Can't get aggregate() work for regression by g

2019-01-29 00:26发布

问题:

I want to use aggregate with this custom function:

#linear regression f-n
CalculateLinRegrDiff = function (sample){
  fit <- lm(value~ date, data = sample)
  diff(range(fit$fitted))
}

dataset2 = aggregate(value ~ id + col, dataset, CalculateLinRegrDiff(dataset))

I receive the error:

Error in get(as.character(FUN), mode = "function", envir = envir) : 
  object 'FUN' of mode 'function' was not found

What is wrong?

回答1:

Your syntax on using aggregate is wrong in the first place. Pass function CalculateLinRegrDiff not an evaluated one CalculateLinRegrDiff(dataset) to FUN argument.

Secondly, you've chosen the wrong tool. aggregate can't help you fit a regression by group. It splits the vector on the LHS of ~ according to combinations on the RHS, and then apply FUN on the LHS. That is, FUN should be a function that works with an atomic vector not a data frame. Say, mean, sd, quantile, etc are all functions that take atomic vector as input. CalculateLinRegrDiff expects a data frame input and that is not going to work with aggregate.

Note that sometimes we use cbind on the LHS, like cbind(x, y) ~ f. This means that we apply FUN in parallel to x ~ f and y ~ f. The LHS variables are independent and not used together.

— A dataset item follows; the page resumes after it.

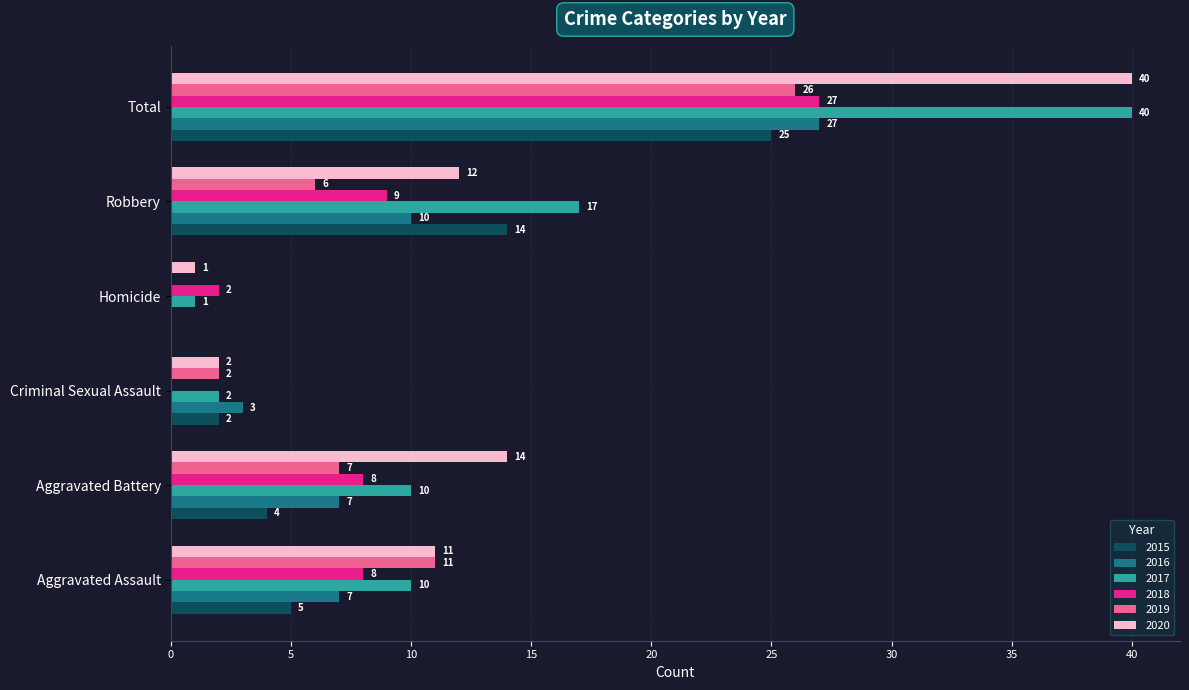

What is the highest value of the 2020 series?

40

The right tool for you is the by function. It splits a data frame into sub data frames and applies FUN on each sub frame. So it is ideal for regression by group.

by(dataset[c("value", "date")], dataset[c("id", "col")], CalculateLinRegrDiff)

A simple reproducible example:

set.seed(0)
dataset <- data.frame(value = runif(20), date = runif(20),
                      f = sample(gl(2, 10)), g = sample(gl(4, 5)))
oo <- by(dataset[c("value", "date")], dataset[c("f", "g")], CalculateLinRegrDiff)
str(oo)
# by [1:2, 1:4] 0.307 0.251 0.109 0.201 0.472 ...
# - attr(*, "dimnames")=List of 2
#  ..$ f: chr [1:2] "1" "2"
#  ..$ g: chr [1:4] "1" "2" "3" "4"

Since CalculateLinRegrDiff is a scalar function that returns a single scalar, by will simplify the result oo to an array rather than a list. This array is like a contingency table, so we can use the "table" method of as.data.frame to reshape it to a data frame:

oo <- as.data.frame.table(oo)
#  f g      Freq
#1 1 1 0.3069877
#2 2 1 0.2508591
#3 1 2 0.1087895
#4 2 2 0.2007295
#5 1 3 0.4715680
#6 2 3 0.4942069
#7 1 4 0.3223174
#8 2 4 0.4687340

The name "Freq" may be undesired but you can easily change it. Say names(oo)[3] <- "foo".

As I said in my comments under your question, we can also use split and lapply. But then there is no trivial way to convert the result into a good-looking data frame.

datlist <- split(dataset[c("value", "date")], dataset[c("f", "g")], drop = TRUE)
rr <- lapply(datlist, CalculateLinRegrDiff)
stack(rr)
#     values ind
#1 0.3069877 1.1
#2 0.2508591 2.1
#3 0.1087895 1.2
#4 0.2007295 2.2
#5 0.4715680 1.3
#6 0.4942069 2.3
#7 0.3223174 1.4
#8 0.4687340 2.4

I suggest you read Linear Regression and group by in R for a thorough demonstrations on regression by group.